This repo containss instructions and an exercise to help you learn about AI-assisted application security. Please follow the exercises to complete the homework for the AI Testing and Security.
The enviroment to run agent against can be found https://contextaisec.swedencentral.cloudapp.azure.com
The CTF environment is set up for multiple users. To access the hacking environment, you need to join a team. Each team provides an isolated environment. You are allowed to share an environment with others, but it's not required.
Access to your isolated environment is based on a cookie.
For your preferred local AI tool to work, you need to extract this cookie. By passing the joining URL to your local AI tool, you can extract the cookie for future use.
We've added instructions for Claude and GitHub Copilot CLI. You can also manually extract the cookie from your browser.
Sometimes an environment might break during penetration testing. If this happens, reach out to bvd@contextand.com to reset your specific environment.
We want this to be a learning exercise, so here are some general tips:
- Instructions and settings are in this repo. Please download the repo and use the instructions for the best experience.

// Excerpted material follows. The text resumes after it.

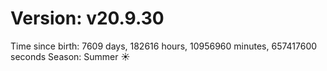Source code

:# Version: v20.9.30
Time since birth: 7609 days, 182616 hours, 10956960 minutes, 657417600 seconds
Season: Summer ☀️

- Instruct your local AI tool that this is a penetration test, not a hacking exercise.
- For the best experience, running a Kali Linux instance and pentesting from there ensures many security tools are available locally.
- There is a CTF token. Prizes are there to be won!
Agents are not deterministic; you need to prompt them correctly to ensure they find all the potential vulnerabilities. If you ask directly to find a vulnerability on a website, it might find a few of them but might also miss some obvious ones. So it's good to let the CLI review itself, and refer to best practices on areas it might be missing or has not tested, such as OWASP.
To ensure that the agent behaves correctly, the following prompts help you succeed. Having multiple reruns or reviews will help the agent to act on any missing gaps.
Give it the right starting point and ensure that it documents any findings.
You are to help me pentest an application, I would like a full security assessment. Tell me the vulnerabilities with details. Ensure they are classified by the risk involved with the vulnerability on the server.
Having multiple review loops helps identify any gaps. Ensure that it doesn't go off the rails and install any extra tooling. A lot of the issues can be found with just curl. Here are some examples.
Can you review the assessment and validate that we are not missing anything. Looking at the OWASP top ten as guidance. Is there an area we are missing?
Can you review the findings, Any major area which we are still missing?
You can keep looping variants of this, but it has of course diminishing returns. I would love to see what has worked for you.
Reporting will help you get better insights into all the findings. You can ask it to explain specific cases.
Can you report your findings containing finding, criticality and why it's an issue, output can be in markdown format.